EL VERDADERO IMPACTO DE LA OBESIDAD
2026-01-29 - 11:13
CIUDAD DEL ESTE (Salud, por Esteban Ross) La obesidad es una de las enfermedades más agresivas y subestimadas de nuestra era. Durante mucho tiempo se la redujo a un problema de apariencia o de fuerza de voluntad, pero en realidad se trata de una condición crónica y progresiva que altera el funcionamiento del organismo desde el nivel celular hasta los grandes órganos. El exceso de tejido adiposo no es un simple almacenamiento de grasa. Este tejido se infiltra, comprime, inflama y modifica la fisiología de órganos vitales, afectando el equilibrio general del cuerpo. La obesidad es peligrosa porque el tejido adiposo en exceso actúa como un órgano endocrino alterado. Produce sustancias proinflamatorias, modifica hormonas relacionadas con el apetito y el metabolismo, interfiere con la acción de la insulina y mantiene al organismo en un estado de inflamación crónica de bajo grado. Además, afecta de manera simultánea a múltiples órganos: corazón y vasos sanguíneos, hígado, riñones, páncreas, sistema respiratorio, articulaciones y columna, así como el sistema hormonal y reproductivo. No es una enfermedad localizada, sino un trastorno que compromete todo el cuerpo. El impacto se refleja también en el aumento del riesgo de enfermedades graves como hipertensión arterial, diabetes tipo 2, enfermedad renal crónica, apnea del sueño y discapacidad temprana. A esto se suma la relación con distintos tumores malignos, ya que el entorno inflamatorio y hormonal favorece el desarrollo de cánceres de mama, colon, endometrio, páncreas y riñón. Más allá del peso, la obesidad afecta la energía, el descanso, la movilidad, la fertilidad, la salud mental, la longevidad y la calidad de vida.

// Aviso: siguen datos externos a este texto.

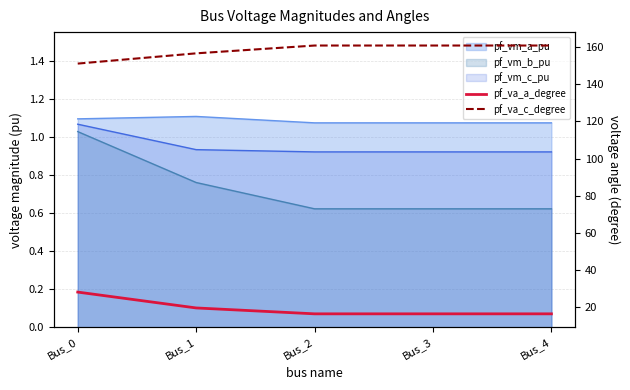

What is the maximum value for pf_va_c_degree?

161.0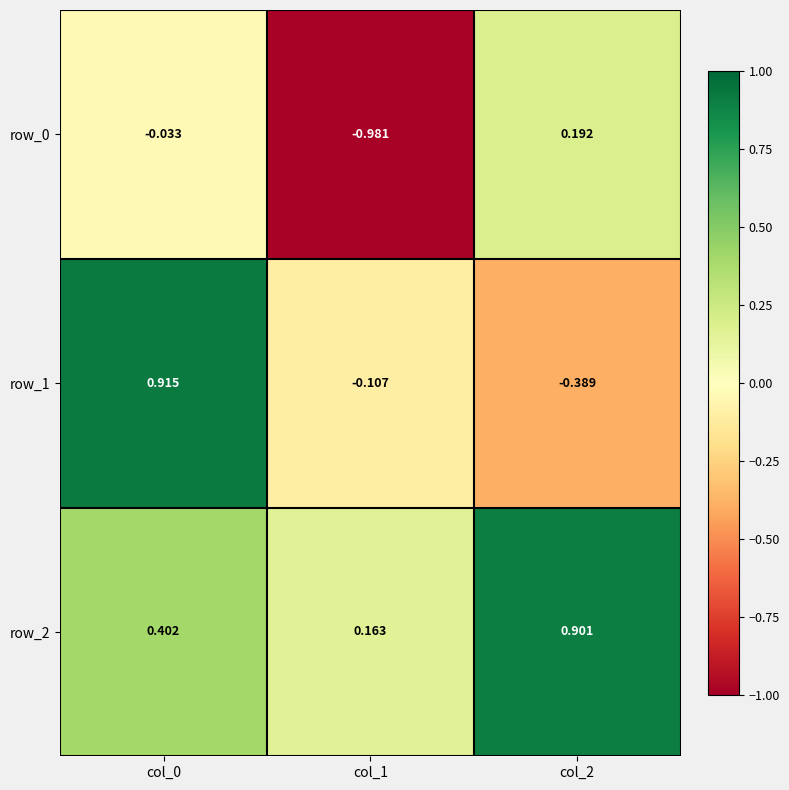

Is the value of row_0 at col_2 greater than the value of row_2 at col_0?

No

No solo reduce años de vida, también disminuye los años vividos con bienestar. Lo más importante es que la obesidad es tratable. Con un abordaje médico integral, estrategias personalizadas y seguimiento a largo plazo, es posible mejorar la salud metabólica, reducir riesgos y recuperar funcionalidad. Hablar de obesidad no significa hablar de estética ni de culpa, sino de ciencia, prevención y futuro, siempre con un manejo médico basado en evidencia, respeto y empatía.